Thursday, June 15, 2006

Oasis

At night in Ein Gedi on the shore of the Dead Sea, I sleep in the crevice of golden old moonlit stones, a view of the salty sea lapping so low, the slow bottom of the earth. Coyotes howl under the desert moon, and in the day ibexes scuttle up the rocky hills. There is a hidden stream in the wadi that we hike to after squeegeeing the Judean dust off the tile floors of the youth hostel at the break of dawn. Tali and I take off our tops and sit under a waterfall, crabs scuttling over our thighs.

Yossi is a security guard at Ein Gedi and his father was a rabbi from Bombay. I am nineteen and we lay on the grass at night under that wide desert sky, so dark and so light. One of the German girls volunteering there shows me how to climb up to a cave where it is said King David hid. I climb barefoot up the rocks and then I crouch in that cave with its Hebrew letters carved on the walls, evidence that a long time ago someone was trying to put into words the dryness of this dusty, silent cave so near and so far from that bubbling, noisy oasis.

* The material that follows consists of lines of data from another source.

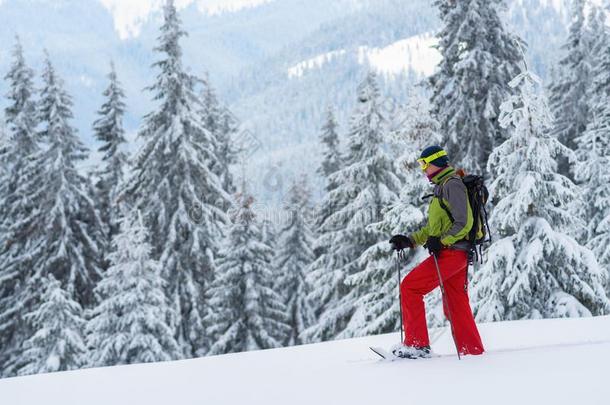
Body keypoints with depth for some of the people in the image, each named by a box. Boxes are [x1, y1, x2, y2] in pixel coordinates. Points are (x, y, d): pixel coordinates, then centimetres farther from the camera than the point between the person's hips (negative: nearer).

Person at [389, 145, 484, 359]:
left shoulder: (452, 184, -10)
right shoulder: (441, 187, 22)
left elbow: (464, 223, -18)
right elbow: (433, 228, 25)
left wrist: (441, 241, -21)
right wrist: (410, 240, 15)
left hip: (451, 252, -10)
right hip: (455, 254, 10)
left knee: (410, 287, -10)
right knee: (456, 307, 10)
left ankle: (417, 344, -9)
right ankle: (474, 351, 12)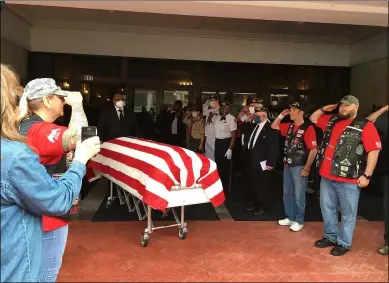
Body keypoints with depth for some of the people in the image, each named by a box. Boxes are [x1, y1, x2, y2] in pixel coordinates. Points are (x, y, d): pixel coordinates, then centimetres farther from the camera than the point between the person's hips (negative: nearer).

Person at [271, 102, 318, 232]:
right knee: (287, 193, 16)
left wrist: (306, 168, -16)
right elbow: (273, 126, 21)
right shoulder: (289, 126, 8)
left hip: (299, 166, -7)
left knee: (299, 195, 4)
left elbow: (313, 150, -15)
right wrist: (282, 115, 5)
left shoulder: (308, 128, -13)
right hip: (287, 165, 7)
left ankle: (299, 221, 18)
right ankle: (289, 217, 30)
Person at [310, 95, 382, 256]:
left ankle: (344, 243, 21)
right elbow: (313, 118, 28)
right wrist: (324, 109, 10)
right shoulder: (331, 121, 12)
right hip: (327, 176, 6)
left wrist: (366, 175, -16)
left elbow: (373, 151, -12)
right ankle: (330, 237, 33)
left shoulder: (365, 126, -7)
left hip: (349, 179, -6)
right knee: (327, 208, 17)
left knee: (348, 213, 6)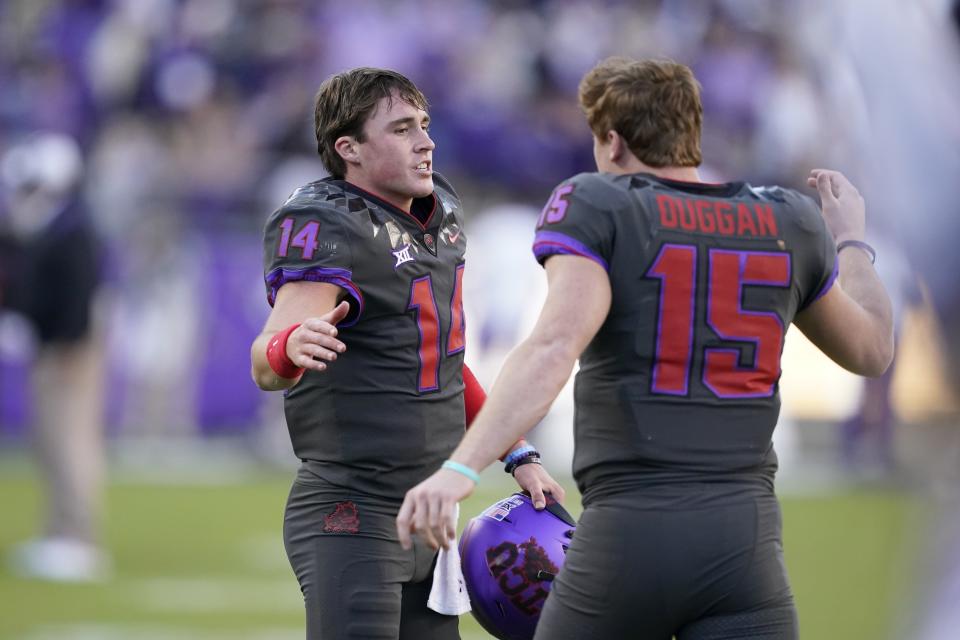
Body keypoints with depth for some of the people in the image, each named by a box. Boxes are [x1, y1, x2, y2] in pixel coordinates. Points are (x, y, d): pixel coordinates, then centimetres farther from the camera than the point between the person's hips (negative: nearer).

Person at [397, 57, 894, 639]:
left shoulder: (597, 209, 0)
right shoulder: (787, 225, 12)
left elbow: (556, 346, -18)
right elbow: (871, 349, 28)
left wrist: (461, 469, -28)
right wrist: (852, 241, 46)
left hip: (627, 537, -2)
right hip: (746, 542, 3)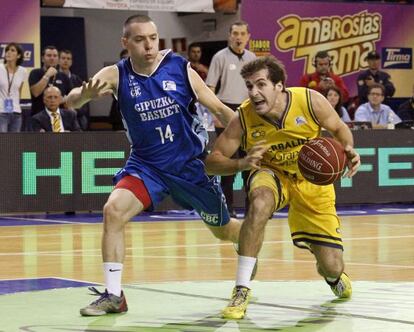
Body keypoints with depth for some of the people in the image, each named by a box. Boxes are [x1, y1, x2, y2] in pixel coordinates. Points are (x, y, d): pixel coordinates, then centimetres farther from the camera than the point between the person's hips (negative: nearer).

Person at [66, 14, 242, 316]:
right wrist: (86, 94, -46)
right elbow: (72, 101, -23)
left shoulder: (180, 69, -14)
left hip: (190, 163, 0)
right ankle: (113, 295, -13)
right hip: (146, 164, 1)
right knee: (113, 210, -23)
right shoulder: (116, 75, -13)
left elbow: (220, 109, -7)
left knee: (224, 229, 14)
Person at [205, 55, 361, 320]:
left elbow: (339, 129, -5)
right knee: (260, 203, -40)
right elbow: (212, 162, -20)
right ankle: (241, 291, -30)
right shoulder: (244, 119, -24)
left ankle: (334, 276, 41)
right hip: (272, 174, -1)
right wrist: (242, 164, -39)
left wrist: (348, 150, -27)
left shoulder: (310, 101, -25)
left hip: (312, 180, 1)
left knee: (332, 267, -3)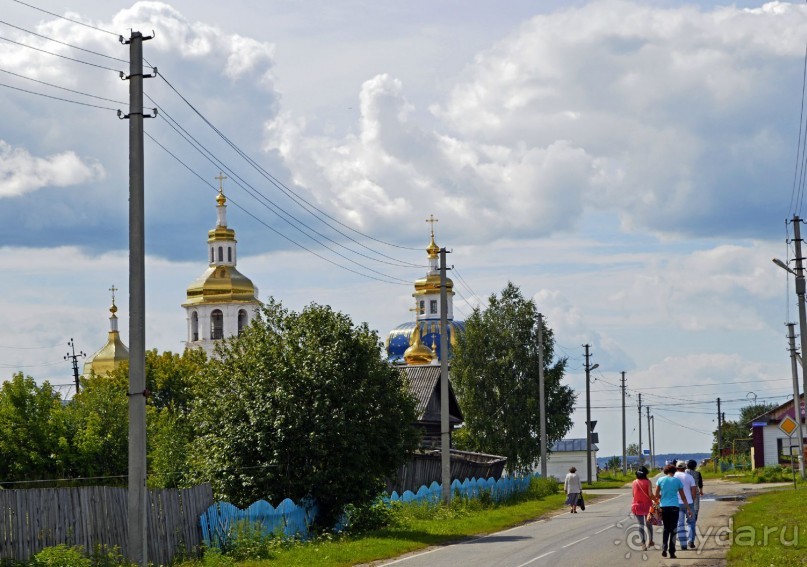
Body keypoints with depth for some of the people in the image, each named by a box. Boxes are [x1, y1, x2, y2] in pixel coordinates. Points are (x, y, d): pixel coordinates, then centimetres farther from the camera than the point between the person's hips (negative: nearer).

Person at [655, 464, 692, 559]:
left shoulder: (661, 480, 2)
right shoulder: (677, 480, 0)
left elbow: (656, 495, 1)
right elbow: (683, 496, 4)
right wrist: (688, 508, 11)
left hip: (663, 507, 2)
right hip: (674, 507, -2)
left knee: (666, 528, 16)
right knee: (673, 529, 5)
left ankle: (664, 548, 0)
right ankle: (672, 552, 3)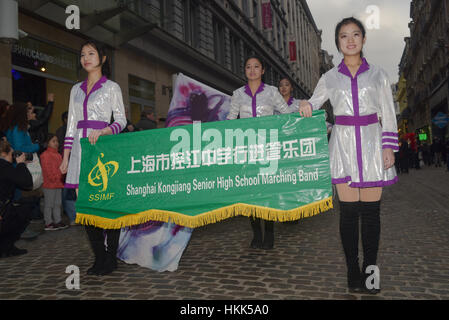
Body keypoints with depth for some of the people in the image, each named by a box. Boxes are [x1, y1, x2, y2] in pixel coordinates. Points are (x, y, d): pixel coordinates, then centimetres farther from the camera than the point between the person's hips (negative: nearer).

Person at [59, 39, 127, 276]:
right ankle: (99, 257, 11)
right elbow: (71, 125, 17)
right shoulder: (76, 90, 19)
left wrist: (102, 131, -19)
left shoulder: (112, 87, 6)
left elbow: (121, 121, 1)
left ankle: (111, 258, 7)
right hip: (80, 149, 5)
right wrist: (65, 157, 12)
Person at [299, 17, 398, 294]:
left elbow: (388, 114, 7)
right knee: (349, 210, 0)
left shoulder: (378, 75, 8)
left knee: (371, 210, 2)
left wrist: (389, 146, -2)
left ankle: (370, 271, 14)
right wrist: (306, 106, -8)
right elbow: (314, 102, 16)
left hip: (371, 144, 0)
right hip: (343, 144, 0)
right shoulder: (330, 78, 8)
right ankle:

When Yossi goes to practice his karate alone in the wadi, I sit in the compound with Mahmoud and we drink sweet mint tea, and watch the ibexes climb up and down the rocky hills, or butt heads. Tali is seventeen so I become like an older sister to her, and she is jealous that I am with Yossi, and scared to go into the Army so she plans to feign insanity.

Yossi is dark and speaks perfect Arabic and shouldn’t have told me that besides being a security guard at Ein Gedi, he works for the Mossad, but he does. He goes on missions in Gaza, where Mahmoud lives, wearing a kaffiyeh. We are in his room and I sit on top of him and slowly move and remember the crabs, the waterfall, as I look directly into his wide eyes.

"Have you ever killed anyone?" I ask him, moving so slowly, and his wide eyes narrow.

Yossi is number two in karate in Israel, and is saving money to go to Japan and study Zen meditation. I don’t let myself really get to know him, so instead he is my spy, my security guard whom I seduce to stop guarding the youth hostel for a few dark moments under the moon, my Jew and Arab, an Indian with something Eastern European about his eyes, more religious than I am. Every day he goes out to the wadi alone. There is a limit to how much I can seduce him, and I want his discipline.

When he returns, he shows me karate moves, and his eyes are hard as stones.